**EXERCISE GOAL**
Each line holding the string "middle" is to be copied from the data.

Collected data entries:
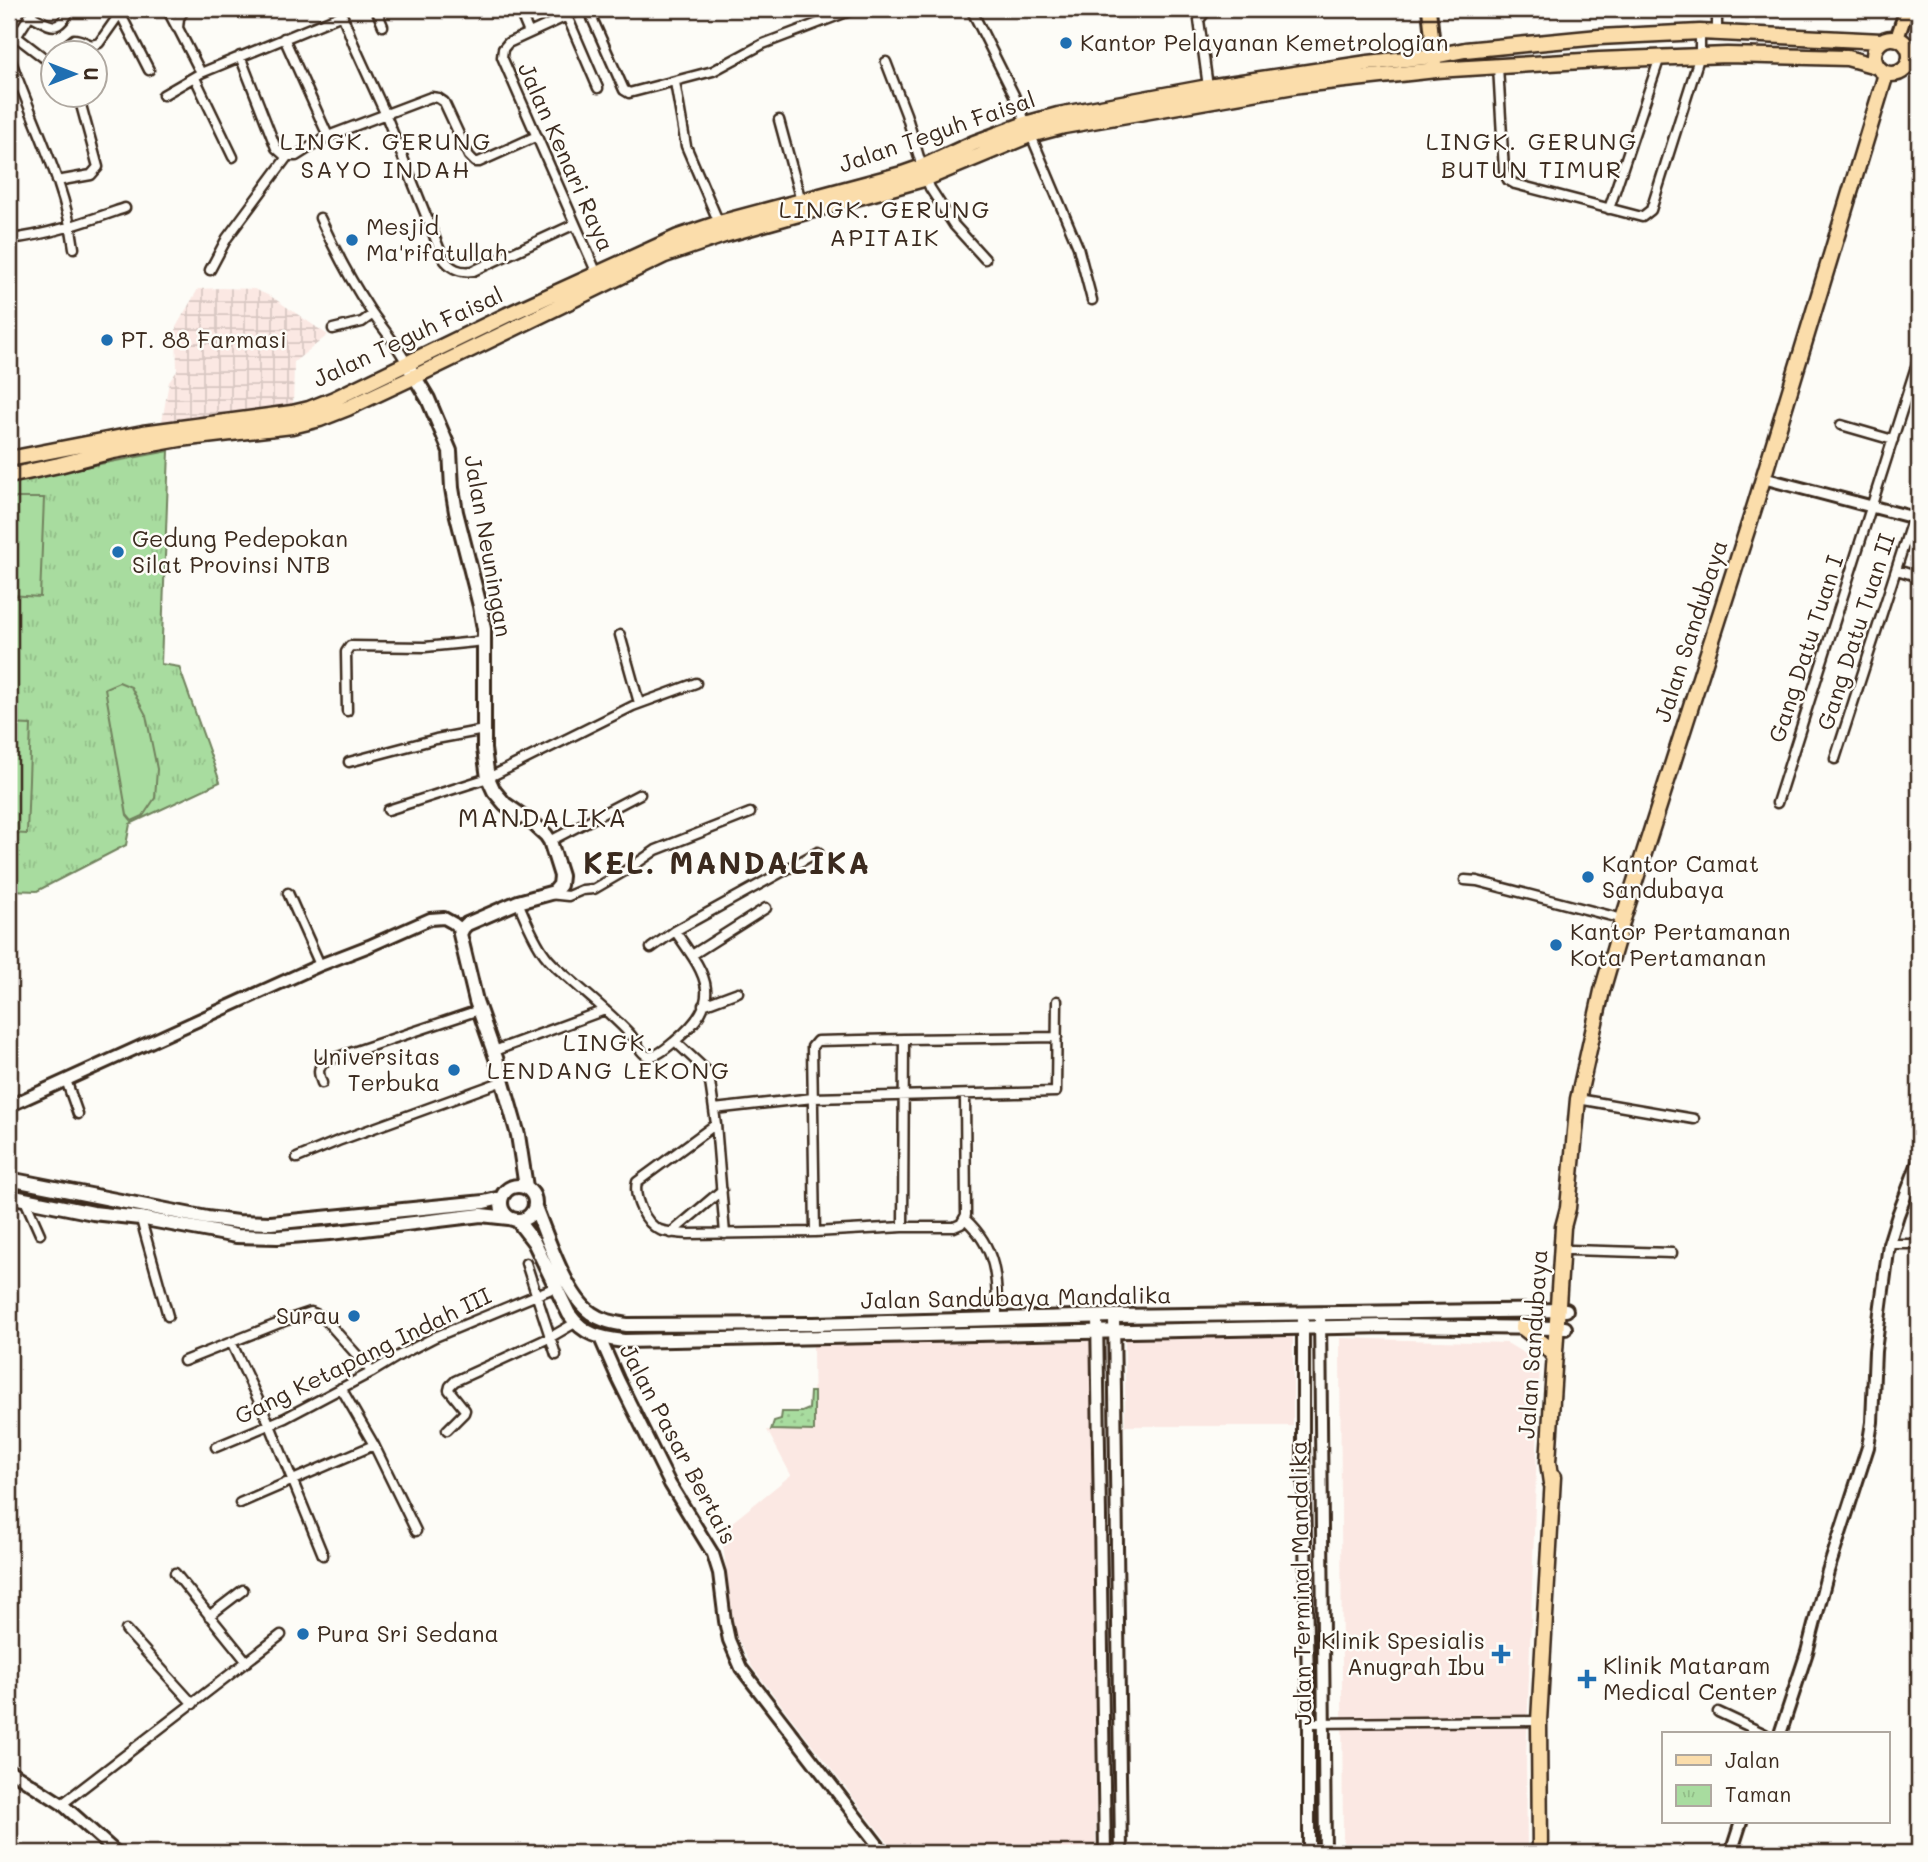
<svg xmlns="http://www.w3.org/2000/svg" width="1928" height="1862" font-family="Mali,sans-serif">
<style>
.built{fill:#fbe8e3}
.industrial{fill:url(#industrial-grid)}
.grass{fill:url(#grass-dots);stroke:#72835e;stroke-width:2}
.park{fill:url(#park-tufts);stroke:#72835e;stroke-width:2}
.pitch{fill:#a8dc9f;stroke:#72835e;stroke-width:2}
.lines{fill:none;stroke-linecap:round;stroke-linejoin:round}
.minor-casing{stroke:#3b2a1e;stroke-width:13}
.tertiary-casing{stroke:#3b2a1e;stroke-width:16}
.secondary-casing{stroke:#3b2a1e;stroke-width:18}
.primary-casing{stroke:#3b2a1e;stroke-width:18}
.trunk-casing{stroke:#3b2a1e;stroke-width:19}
.minor{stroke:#fdfcf7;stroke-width:8}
.tertiary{stroke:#fdfcf7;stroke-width:10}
.secondary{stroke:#fdfcf7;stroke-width:12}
.primary{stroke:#fbddab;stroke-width:12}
.trunk{stroke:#fbddab;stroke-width:14}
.poi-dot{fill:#1f6fb2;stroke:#fdfcf7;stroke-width:2.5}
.labels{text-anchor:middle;stroke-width:5;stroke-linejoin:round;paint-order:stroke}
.poi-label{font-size:23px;fill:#3b2a1e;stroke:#fdfcf7;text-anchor:start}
.street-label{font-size:23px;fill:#3b2a1e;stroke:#fdfcf7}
.neighbourhood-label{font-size:24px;letter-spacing:2px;fill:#3b2a1e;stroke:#fdfcf7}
.quarter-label{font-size:26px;letter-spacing:2px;fill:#3b2a1e;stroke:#fdfcf7}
.district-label{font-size:30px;font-weight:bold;letter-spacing:2px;fill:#3b2a1e;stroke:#fdfcf7}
</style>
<defs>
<pattern id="industrial-grid" width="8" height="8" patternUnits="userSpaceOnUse" patternTransform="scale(1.75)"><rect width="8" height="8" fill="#fbe8e3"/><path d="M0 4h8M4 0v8" fill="none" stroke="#d8c7c2"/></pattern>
<pattern id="grass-dots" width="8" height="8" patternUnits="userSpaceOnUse" patternTransform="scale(1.75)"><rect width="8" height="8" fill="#a8dc9f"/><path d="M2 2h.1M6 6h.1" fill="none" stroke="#92bd88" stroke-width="1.8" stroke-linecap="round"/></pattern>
<pattern id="park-tufts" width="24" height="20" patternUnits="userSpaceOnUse" patternTransform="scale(1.75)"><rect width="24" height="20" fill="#a8dc9f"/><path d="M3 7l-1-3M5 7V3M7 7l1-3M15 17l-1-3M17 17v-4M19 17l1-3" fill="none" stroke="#92bd88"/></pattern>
</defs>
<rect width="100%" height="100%" fill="#fdfcf7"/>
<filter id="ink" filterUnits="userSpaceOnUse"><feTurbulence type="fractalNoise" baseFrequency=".0143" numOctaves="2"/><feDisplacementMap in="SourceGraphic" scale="14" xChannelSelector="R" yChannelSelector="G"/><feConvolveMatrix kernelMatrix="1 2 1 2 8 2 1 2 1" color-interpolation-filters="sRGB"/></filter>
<g filter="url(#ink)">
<path class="built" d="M1125,1337H1293V1426H1125Z
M1340,1338L1507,1343L1540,1363L1526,1759L1527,1853H1343Z
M1092,1341L1096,1853H896L752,1667L735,1633L721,1531L791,1475L767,1430H814L813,1345Z"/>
<path class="industrial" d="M222,288L254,289L272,297L328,335L294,362L293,411L161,427L169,382L177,371L176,327L198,289Z"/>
<path class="grass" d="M810,1392H814V1431L771,1430L774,1421L781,1419L782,1412H802L809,1409Z"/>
<path class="park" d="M169,451L161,664L179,667L220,782L130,824L126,845L37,891L9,890V481Z"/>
<path class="pitch" d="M9,498H44L40,597L9,595Z
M119,682L131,687L146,715L157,769L155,798L143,816L132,821L127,815L105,688Z
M9,724L31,725L27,834L9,833Z"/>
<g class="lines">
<g class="minor-casing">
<path id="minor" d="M167,9L177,28
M185,9L179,18L178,28L201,73
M340,9L354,45L385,113L443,258C451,269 460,273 473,271L575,224
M376,9L383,26
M519,9L529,33
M564,9L598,88
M582,9L508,43L503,49L502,57L598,276
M588,9L624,90L629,93L713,71L763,44L855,9
M971,9L1014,95L1078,247L1092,300
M1717,9V33
M120,13L149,70
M30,15C53,27 56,34 71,9
M9,31L52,64
M284,38L328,136
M9,40L16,37L34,9
M58,52L74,39C84,39 88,48 99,43L123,9
M9,55C30,116 66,184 74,248
M240,56L276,148L285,156H296L328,136L431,97L438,98L444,102L469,156L475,162H479L537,136
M886,62L906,114L922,167L930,188L954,225L985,259
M1498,66L1504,171L1508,180L1515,184L1642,217L1651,210L1700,55V32
M195,78L233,157
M675,82L686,146L719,223
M1208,87L1199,20L1205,12L1211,9
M9,90L20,86
M163,95L201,73L342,15
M779,120L801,201
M57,181L91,175L98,167L78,94
M1609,209L1660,57
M320,218C335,251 351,281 370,310C382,328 397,344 407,364
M9,239C49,235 87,221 125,208
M210,270L227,238L287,157
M333,329L362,322L373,314
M1841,425L1893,440
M1897,570L1919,577
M620,635L639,703
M347,711L346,652L350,646L425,647L485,641
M1835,759L1913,517
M349,762L436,739L484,730
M1777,803L1919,357
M388,810L488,778L633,706L696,683
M550,841L640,794
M1465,880L1477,881L1623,919
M288,893L320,965
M549,894L568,896L582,890L594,889L630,868L656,850L750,813
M518,902C526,920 533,939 545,955C552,965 563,973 572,981C591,998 611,1014 628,1032C635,1038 640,1054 648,1056C656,1058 669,1046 675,1041C726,999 706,975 675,931
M651,948L675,931L818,852
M692,955L766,908
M703,1005L738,992
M679,1045L707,1071L710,1082L716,1124L725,1234
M494,1051L605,1010
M66,1080L78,1114
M322,1083C318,1073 317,1067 326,1061L479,1010
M1578,1099L1694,1119
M714,1109L813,1098L1056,1092L1057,1001
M716,1124L637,1182C633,1197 645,1224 660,1230C669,1233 678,1233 688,1234L815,1232L903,1227H954L961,1224L966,1215L965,1095
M297,1158L338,1141L503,1081
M24,1198L40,1234
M140,1216L168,1316
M965,1219C997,1248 997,1278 997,1319
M903,1227L904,1039L1057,1037
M815,1232L812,1047L817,1041L904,1039
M671,1233L722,1190
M1889,1244H1919
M1570,1250L1672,1253
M526,1263L556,1355
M231,1342L270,1425L323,1555
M184,1361L287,1320L311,1312L323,1317L372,1372
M341,1388L374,1445L416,1531
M447,1430L464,1413L465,1410L449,1390L450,1386L455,1381L551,1337L575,1323
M216,1447L285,1418L372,1372L400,1355L435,1337L556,1287
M240,1503L374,1445
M175,1573L247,1662
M209,1616L243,1590
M126,1630L193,1704
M1718,1712L1765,1734
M1309,1723L1539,1721
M62,1804L281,1635"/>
</g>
<g class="tertiary-casing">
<path id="tertiary" d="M1763,478L1919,519
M9,1106L320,965L369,946L430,919L444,918L453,923L462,930
M1303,1313V1444L1309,1730V1853
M1320,1313L1325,1853
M1097,1316L1105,1853
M1114,1316L1121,1853
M600,1338L618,1379L670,1484L713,1554L719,1573L725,1621L729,1640L741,1668L884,1853
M1780,1734L1807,1652L1828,1571L1868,1447L1872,1422L1875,1351L1889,1244L1898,1215L1919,1160
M9,1770L62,1804L117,1853
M1731,1853L1741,1822"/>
</g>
<g class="secondary-casing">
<path id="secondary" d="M407,364L428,399L450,451L452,488L456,512L480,606L484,629V749L488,778L494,791L505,804L534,824L546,835L550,841L561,876L560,885L554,892L518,902L467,924L463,928L460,934L476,1001L496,1058L518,1135L526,1187
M9,1179L207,1218L237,1222L271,1223L484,1202L501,1198
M501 1203a17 17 0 1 1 34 0a17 17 0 1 1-34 0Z
M9,1196L93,1213L140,1218L236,1236L278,1237L330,1233L481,1215L509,1218
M535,1207C547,1236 566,1296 591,1313C602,1321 614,1323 627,1325L814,1324L1114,1316L1566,1310
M517,1220L534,1242L569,1314C584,1335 600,1338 624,1341L1388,1326L1565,1328"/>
</g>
<g class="primary-casing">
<path id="primary" d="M1429,9L1435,64
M1897,38L1907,9"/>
</g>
<g class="trunk-casing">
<path id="trunk" d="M1874 56a18 18 0 1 1 36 0a18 18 0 1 1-36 0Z
M9,459L143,433L292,413L309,409L334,399L507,315L678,237L719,223L902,174L922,167L974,143L1025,124L1058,115L1208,87L1368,63L1434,56L1465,50L1599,37L1700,32L1882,41
M9,476L59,465L113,451L180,439L292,426L320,419L348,408L416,376L665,255L724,235L927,178L1030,135L1064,126L1300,85L1436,70L1599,60L1727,55L1847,58L1876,66
M1522,1327L1545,1345L1555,1358
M1551,1483L1548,1462L1563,1227L1568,1208L1578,1099L1602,991L1623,919L1756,502L1886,74
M1540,1853L1539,1721L1553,1477"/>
</g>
<use href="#minor" class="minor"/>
<use href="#tertiary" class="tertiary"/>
<use href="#secondary" class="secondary"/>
<use href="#primary" class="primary"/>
<use href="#trunk" class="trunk"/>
</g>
</g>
<g class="poi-dot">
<circle cx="1066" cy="43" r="7"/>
<circle cx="352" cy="240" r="7"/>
<circle cx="107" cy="340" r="7"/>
<circle cx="118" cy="552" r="7"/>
<circle cx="1588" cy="877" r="7"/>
<circle cx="1556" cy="945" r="7"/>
<circle cx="454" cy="1070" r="7"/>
<circle cx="354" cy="1316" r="7"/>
<circle cx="303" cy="1634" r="7"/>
<path d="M1497.5 1643.5h7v7h7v7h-7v7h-7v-7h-7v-7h7z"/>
<path d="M1583.5 1668.5h7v7h7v7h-7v7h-7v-7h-7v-7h7z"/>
</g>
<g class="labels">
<g class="poi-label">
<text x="1080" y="51">Kantor Pelayanan Kemetrologian</text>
<text x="366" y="235">Mesjid<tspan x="366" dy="26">Ma'rifatullah</tspan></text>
<text x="121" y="348">PT. 88 Farmasi</text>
<text x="132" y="547">Gedung Pedepokan<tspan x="132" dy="26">Silat Provinsi NTB</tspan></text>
<text x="1602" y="872">Kantor Camat<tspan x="1602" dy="26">Sandubaya</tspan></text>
<text x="1570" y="940">Kantor Pertamanan<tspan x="1570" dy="26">Kota Pertamanan</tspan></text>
<text x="440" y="1065" text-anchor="end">Universitas<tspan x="440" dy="26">Terbuka</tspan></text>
<text x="340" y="1324" text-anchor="end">Surau</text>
<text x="317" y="1642">Pura Sri Sedana</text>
<text x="1485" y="1649" text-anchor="end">Klinik Spesialis<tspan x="1485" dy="26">Anugrah Ibu</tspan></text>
<text x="1603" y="1674">Klinik Mataram<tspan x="1603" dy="26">Medical Center</tspan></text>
</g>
<g class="street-label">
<text transform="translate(937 132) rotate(-19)" y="8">Jalan Teguh Faisal</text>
<text transform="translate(566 157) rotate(66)" y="8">Jalan Kenari Raya</text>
<text transform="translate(408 337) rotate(-25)" y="8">Jalan Teguh Faisal</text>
<text transform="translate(488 546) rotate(80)" y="8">Jalan Neuningan</text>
<text transform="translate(1691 631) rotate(-72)" y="8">Jalan Sandubaya</text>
<text transform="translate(1856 632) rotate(-72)" y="8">Gang Datu Tuan II</text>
<text transform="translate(1806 649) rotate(-72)" y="8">Gang Datu Tuan I</text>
<text transform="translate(1016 1298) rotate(-1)" y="8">Jalan Sandubaya Mandalika</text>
<text transform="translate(1533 1344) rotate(-86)" y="8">Jalan Sandubaya</text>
<text transform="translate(363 1356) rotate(-26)" y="8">Gang Ketapang Indah III</text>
<text transform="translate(678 1444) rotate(62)" y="8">Jalan Pasar Bertais</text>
<text transform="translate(1301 1583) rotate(-91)" y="8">Jalan Terminal Mandalika</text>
</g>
<g class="neighbourhood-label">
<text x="386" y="150">LINGK. GERUNG<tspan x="386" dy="28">SAYO INDAH</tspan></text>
<text x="1532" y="150">LINGK. GERUNG<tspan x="1532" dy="28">BUTUN TIMUR</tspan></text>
<text x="885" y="218">LINGK. GERUNG<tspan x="885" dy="28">APITAIK</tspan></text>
<text x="609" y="1051">LINGK.<tspan x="609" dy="28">LENDANG LEKONG</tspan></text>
</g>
<g class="quarter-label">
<text x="543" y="827">MANDALIKA</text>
</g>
<g class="district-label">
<text x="727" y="874">KEL. MANDALIKA</text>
</g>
</g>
<rect width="1928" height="1862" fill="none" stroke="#fdfcf7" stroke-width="35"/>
<rect x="18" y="18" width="1893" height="1827" fill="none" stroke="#3b2a1e" stroke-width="2.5" filter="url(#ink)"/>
<rect x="1662" y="1732" width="228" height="91" fill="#fdfcf7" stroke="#afa8a0" stroke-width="2"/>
<rect x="1676" y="1755" width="35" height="10" fill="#fbddab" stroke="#afa8a0" stroke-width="2"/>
<text x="1725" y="1768" font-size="21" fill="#3b2a1e">Jalan</text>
<rect x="1676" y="1785" width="35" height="21" fill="url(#park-tufts)" stroke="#afa8a0" stroke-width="2"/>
<text x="1725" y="1802" font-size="21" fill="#3b2a1e">Taman</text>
<g transform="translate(74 74) rotate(90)"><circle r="33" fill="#fdfcf7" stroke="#afa8a0" stroke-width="2"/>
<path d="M0-5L12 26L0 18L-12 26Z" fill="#1f6fb2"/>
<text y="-10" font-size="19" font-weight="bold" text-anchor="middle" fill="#3b2a1e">U</text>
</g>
</svg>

**RESPONSE BELOW**
.labels{text-anchor:middle;stroke-width:5;stroke-linejoin:round;paint-order:stroke}
<text y="-10" font-size="19" font-weight="bold" text-anchor="middle" fill="#3b2a1e">U</text>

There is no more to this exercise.